Pearson Correlation of Features to see what has higher influence on price

In [None]:
plt.figure(figsize=(14,12))
plt.title('Pearson Correlation of Features')
sns.heatmap(reduced.corr(), linewidths=1,
           square=True, cmap='RdBu', linecolor='white', annot=True)

dummifying some key categorical features, such as "Property Type"

In [None]:
dummified = pd.get_dummies(reduced)
#print(reduced)
#print(dummified)


dummified=dummified.fillna(0)

dummified = dummified.astype({"Property Type_Apartment": 'int64', 
                              "Property Type_Bed & Breakfast": 'int64',	
                              "Property Type_House": 'int64',	
                              "Room Type_Entire home/apt": 'int64',
                              "Room Type_Private room": 'int64', 
                              "Room Type_Shared room": 'int64',
                              "Price":'int64'})

#dummified.head()

The following is a different way of dummifying, where keywords are extracted from features, and used for dummification.

1. Extract key words
2. Turn it into a frequency table
3. Sort from Descending Order - so the top X number of Features can be found
4. Create new columns, so if certain amenities exist, the value will be 1, otherwise 0

In [None]:
amenities_list = list(reduced["Amenities"])
amenities_list_string = " ".join(amenities_list)
amenities_list_string = amenities_list_string.replace('{', '')
amenities_list_string = amenities_list_string.replace('}', ',')
amenities_list_string = amenities_list_string.replace('"', '')

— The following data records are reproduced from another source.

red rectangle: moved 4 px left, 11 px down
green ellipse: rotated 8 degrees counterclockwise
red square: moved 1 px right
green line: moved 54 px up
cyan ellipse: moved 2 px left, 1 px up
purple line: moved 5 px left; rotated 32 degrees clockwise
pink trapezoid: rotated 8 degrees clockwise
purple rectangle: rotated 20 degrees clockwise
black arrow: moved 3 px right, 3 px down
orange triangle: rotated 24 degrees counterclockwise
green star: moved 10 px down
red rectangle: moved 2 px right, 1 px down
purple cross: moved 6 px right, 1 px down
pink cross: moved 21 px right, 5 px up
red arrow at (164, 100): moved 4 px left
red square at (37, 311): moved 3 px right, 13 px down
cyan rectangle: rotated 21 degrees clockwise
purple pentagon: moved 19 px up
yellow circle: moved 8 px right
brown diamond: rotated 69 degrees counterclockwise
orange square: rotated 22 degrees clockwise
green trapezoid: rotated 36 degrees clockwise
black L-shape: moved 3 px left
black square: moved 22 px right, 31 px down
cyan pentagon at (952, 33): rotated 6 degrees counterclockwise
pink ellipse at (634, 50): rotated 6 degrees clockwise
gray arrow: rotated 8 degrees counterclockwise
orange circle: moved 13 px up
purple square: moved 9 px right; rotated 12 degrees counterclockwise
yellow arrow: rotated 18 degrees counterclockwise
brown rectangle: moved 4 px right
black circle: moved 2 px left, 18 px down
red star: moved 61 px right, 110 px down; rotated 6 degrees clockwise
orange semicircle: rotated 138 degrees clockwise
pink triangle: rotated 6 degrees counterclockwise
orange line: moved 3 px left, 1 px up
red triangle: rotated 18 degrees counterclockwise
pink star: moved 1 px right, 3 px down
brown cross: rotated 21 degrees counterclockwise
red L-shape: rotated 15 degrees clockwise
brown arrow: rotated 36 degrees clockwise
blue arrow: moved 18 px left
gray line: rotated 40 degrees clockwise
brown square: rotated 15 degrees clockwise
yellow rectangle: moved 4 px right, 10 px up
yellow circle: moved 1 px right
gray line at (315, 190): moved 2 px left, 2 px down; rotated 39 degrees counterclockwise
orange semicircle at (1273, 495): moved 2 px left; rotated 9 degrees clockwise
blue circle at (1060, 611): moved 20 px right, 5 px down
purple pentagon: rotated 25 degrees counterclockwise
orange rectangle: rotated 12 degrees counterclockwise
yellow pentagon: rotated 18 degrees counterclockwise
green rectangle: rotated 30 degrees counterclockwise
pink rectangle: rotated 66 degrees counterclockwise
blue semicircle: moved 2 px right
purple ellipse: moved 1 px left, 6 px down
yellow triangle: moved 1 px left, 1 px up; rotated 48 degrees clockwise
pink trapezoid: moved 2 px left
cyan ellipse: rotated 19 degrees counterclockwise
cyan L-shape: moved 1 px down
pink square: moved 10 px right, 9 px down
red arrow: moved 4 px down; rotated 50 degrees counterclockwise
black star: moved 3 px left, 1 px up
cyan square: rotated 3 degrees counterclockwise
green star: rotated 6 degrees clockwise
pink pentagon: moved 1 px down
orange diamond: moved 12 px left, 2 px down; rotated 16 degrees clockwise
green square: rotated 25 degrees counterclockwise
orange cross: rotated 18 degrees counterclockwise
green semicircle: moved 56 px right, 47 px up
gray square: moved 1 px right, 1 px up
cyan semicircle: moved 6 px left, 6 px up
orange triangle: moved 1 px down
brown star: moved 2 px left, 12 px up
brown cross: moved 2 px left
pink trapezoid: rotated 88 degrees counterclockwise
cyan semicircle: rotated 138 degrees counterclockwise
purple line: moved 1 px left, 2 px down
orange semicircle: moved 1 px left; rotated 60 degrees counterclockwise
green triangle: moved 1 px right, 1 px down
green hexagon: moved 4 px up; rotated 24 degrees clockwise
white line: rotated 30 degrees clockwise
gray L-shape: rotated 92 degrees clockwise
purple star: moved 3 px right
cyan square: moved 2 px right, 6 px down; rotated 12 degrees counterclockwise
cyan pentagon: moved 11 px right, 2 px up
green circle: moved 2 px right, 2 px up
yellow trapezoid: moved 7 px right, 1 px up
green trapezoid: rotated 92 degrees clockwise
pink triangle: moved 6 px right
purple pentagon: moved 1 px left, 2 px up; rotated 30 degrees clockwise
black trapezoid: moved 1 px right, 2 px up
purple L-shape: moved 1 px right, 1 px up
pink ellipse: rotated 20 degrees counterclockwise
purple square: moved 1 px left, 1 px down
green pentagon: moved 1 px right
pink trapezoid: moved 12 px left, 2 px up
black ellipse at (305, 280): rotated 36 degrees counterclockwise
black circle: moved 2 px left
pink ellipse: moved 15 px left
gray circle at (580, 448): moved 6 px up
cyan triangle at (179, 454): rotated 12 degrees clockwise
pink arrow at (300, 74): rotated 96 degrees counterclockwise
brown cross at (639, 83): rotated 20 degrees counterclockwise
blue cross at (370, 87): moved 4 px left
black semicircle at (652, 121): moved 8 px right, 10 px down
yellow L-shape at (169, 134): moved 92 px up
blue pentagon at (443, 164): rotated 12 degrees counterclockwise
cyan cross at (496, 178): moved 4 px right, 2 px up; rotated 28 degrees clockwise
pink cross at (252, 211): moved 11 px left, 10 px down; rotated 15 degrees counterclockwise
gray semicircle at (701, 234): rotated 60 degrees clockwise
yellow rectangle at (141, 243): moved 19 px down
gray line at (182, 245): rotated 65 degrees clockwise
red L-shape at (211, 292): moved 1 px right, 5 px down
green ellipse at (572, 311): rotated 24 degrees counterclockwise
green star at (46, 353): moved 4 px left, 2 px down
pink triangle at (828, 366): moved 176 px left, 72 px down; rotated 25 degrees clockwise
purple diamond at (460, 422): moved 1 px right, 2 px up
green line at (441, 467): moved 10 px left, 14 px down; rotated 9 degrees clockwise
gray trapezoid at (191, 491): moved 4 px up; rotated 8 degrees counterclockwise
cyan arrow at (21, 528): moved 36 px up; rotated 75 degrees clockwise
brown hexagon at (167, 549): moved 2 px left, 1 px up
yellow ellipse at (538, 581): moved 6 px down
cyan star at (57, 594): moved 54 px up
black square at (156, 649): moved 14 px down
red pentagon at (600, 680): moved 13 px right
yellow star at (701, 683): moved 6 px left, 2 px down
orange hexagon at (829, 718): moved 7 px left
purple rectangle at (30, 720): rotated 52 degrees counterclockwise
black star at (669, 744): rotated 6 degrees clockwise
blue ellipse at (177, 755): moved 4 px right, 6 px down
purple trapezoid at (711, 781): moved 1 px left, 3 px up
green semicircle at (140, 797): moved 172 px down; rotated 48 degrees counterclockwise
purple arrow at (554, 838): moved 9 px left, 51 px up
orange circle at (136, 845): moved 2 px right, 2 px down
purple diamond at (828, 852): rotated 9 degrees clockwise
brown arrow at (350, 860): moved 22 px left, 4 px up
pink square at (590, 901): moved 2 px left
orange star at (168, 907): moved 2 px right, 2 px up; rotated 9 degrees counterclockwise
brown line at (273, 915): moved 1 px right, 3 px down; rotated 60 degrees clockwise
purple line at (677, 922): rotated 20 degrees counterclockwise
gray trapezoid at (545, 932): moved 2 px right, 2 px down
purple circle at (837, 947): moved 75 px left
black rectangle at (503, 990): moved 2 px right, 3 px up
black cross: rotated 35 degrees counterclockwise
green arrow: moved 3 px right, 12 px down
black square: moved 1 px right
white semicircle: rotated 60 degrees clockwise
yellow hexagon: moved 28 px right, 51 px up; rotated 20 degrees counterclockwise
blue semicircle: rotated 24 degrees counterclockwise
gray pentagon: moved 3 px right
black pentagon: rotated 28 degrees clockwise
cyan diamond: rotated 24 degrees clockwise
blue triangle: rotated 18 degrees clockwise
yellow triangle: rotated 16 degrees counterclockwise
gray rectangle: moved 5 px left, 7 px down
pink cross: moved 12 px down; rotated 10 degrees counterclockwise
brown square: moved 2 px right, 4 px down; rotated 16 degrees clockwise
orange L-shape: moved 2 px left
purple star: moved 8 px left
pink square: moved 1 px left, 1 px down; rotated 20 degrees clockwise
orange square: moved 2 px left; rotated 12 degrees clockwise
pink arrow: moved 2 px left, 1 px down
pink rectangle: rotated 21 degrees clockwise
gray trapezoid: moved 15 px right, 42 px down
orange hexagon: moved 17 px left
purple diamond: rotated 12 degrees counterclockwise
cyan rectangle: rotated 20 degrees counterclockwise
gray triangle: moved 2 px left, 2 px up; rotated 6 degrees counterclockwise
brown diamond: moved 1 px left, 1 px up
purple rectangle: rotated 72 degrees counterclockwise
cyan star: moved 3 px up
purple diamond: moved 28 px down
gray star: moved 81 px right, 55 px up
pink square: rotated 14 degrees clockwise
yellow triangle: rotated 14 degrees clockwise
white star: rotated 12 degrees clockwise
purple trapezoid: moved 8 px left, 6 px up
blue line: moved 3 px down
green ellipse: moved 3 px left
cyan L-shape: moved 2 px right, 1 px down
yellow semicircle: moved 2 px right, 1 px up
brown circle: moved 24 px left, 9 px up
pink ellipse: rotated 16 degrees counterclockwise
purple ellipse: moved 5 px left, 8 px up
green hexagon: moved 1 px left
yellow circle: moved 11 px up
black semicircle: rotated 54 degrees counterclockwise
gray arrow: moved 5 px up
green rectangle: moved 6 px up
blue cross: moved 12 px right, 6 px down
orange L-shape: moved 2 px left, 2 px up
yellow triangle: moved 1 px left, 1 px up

amenities_set = [x.strip() for x in amenities_list_string.split(',')]
#amenities_set = set(amenities_set)
#print(amenities_set)

counter = Counter(amenities_set)

data = {"Amenities": counter.keys(), "freq":counter.values()}
freq_table = pd.DataFrame(data)
#print(counter)
freq_table = freq_table.sort_values(by=['freq'],ascending=False).head(20)

#top 20 amenities

for i in range(20):
    Amenity = freq_table.iloc[i]['Amenities']
    #print(Amenity)
    
    dummified.loc[reduced['Amenities'].str.contains(Amenity),"amenities: "+Amenity] = int(1);
    

dummified = dummified.fillna(0)

dummified.head()

dummified.dtypes

Final Data inspection - this can be exported to csv by un-commenting the first line under (dummified.to_csv)

In [None]:
dummified.to_csv('data.csv', index=False)
dummified.dtypes

This is the heart of this analysis - machine learning.

The following uses the simplest machine learning - Linear Regression.

Accuracy is the R^2 value -> the closer to 1, the better.

The plot is the predicted value vs actual value.

In [None]:
scaler = MinMaxScaler()
targetVar = "Price"

x = dummified.drop(targetVar, axis=1)
y = dummified[targetVar]

x_train, x_test, y_train, y_test = train_test_split(x,y,random_state=42,test_size=0.2)

model = LinearRegression()

#model = KNeighborsClassifier(n_neighbors=10)
model.fit(x_train, y_train)\

# Evaluate the model on the test data
accuracy = model.score(x_test, y_test)

print("accuracy: ")
print(accuracy)

# Predict Response corresponding to Predictors
trainPredictionLR = model.predict(x_train)
testPredictionLR = model.predict(x_test)

# Plot the Predictions vs the True values

f, axes = plt.subplots(1, 2, figsize=(24, 12))
axes[0].scatter(y_train, trainPredictionLR, color = "blue")
axes[0].plot(y_train, y_train, 'g-', linewidth = 1)
axes[0].set_xlabel("True values of the Response Variable (Train)")
axes[0].set_ylabel("Predicted values of the Response Variable (Train)")
axes[1].scatter(y_test, testPredictionLR, color = "red")
axes[1].plot(y_test, y_test, 'g-', linewidth = 1)
axes[1].set_xlabel("True values of the Response Variable (Test)")
axes[1].set_ylabel("Predicted values of the Response Variable (Test)")



Can you improve from this?

- inspect initial columns omitted - could some of them have additional value?
- Following Pearson Correlation - are there some minor factors that can be brought back?

- We only considered top 20 amenities. What are some other columns that can be further dummified?